El semestre que viene tenemos dos PBLs, que los primeros años ocuparán con el curso intensivo de primeros auxilios y el Modelo de las Naciones Unidas. Durante la primera, yo estaré impartiendo el curso, ya que soy parte del grupo de primeros auxilios del colegio, y en la segunda me he apuntado para ayudar con la logística (hacer de guarda jurado, mensajero, etc.), ya que me apetece observar la simulación desde fuera y, a decir verdad, ver cómo se desenvuelven mis primeros años… Así que mis PBLs «de verdad» se han acabado.

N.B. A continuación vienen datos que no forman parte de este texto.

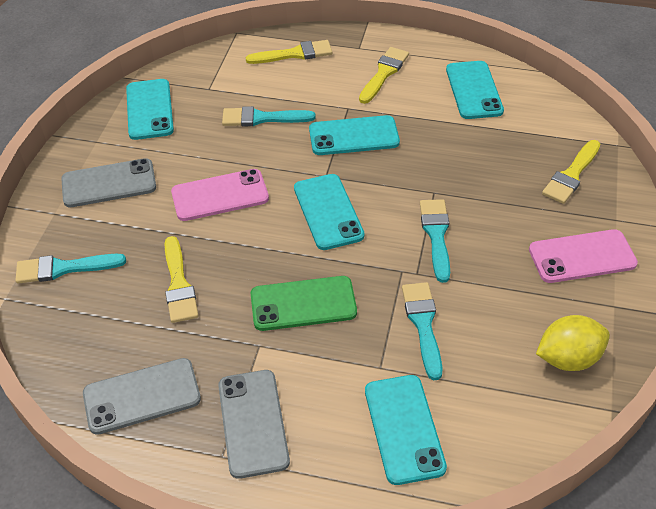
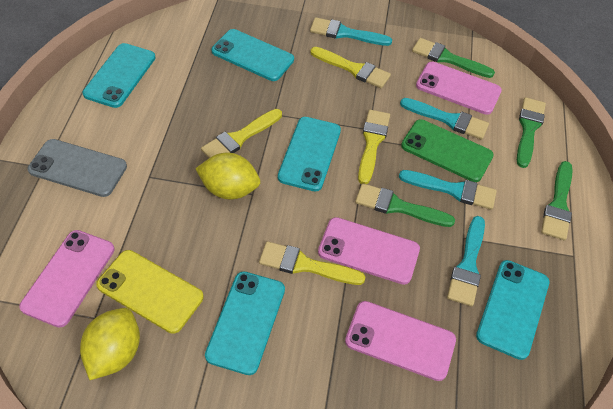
green brush: 0 -> 4
grey phone: 3 -> 1
pink phone: 2 -> 4
yellow lemon: 1 -> 2
yellow phone: 0 -> 1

He tenido una suerte tremenda, conseguí mi primera opción en ambas y fueron experiencias increíbles, dos de las mejores semanas de estos dos años. El año pasado fue la expedición al glaciar y esta vez, una semana de escalada y surf, y aunque fueron dos excursiones muy distintas, en las dos aprendí mucho y las disfruté al máximo. Me alegro de estar segura de eso, porque ahora que estoy en la segunda mitad de mis dos años y me asalta a veces una sensación casi de despedida o de final, sé que no tengo una segunda oportunidad para mejorar o corregir… Esto es lo que hay, y estoy satisfecha con lo que he hecho.
Hoy es domingo. Ayer volvieron casi todos los viajantes. Gray me trajo chocolate Ritter Sport de Berlín; Mette, Mia y Kris tenían algunas buenas historias que contarme de Praga… Quien ha venido también es el invierno, con su habilidad de helarme la nariz en los dos minutos que tardo de la kantina a Denmark House y su manía de convertir las cuestas del campus en toboganes mortales, casi imposibles de superar. Con la primera helada nos damos cuenta de que todos los años empezamos de cero el apredizaje de mantener el equilibrio sobre él. Mañana comienzan las clases, y no tengo nada de ganas. Pero bueno, hoy Wiktoria y yo nos hemos dado cuenta de que teníamos que abrir cuatro puertecitas del calendario de adviento porque se nos ha pasado la fecha, y sólo quedan tres semanas y media para las vacaciones, endulzadas por el trozo de chocolate que nos toca cada mañana…
*P.S.: Algunas fotos son de Andris e Ingrid – ¡Muchas gracias!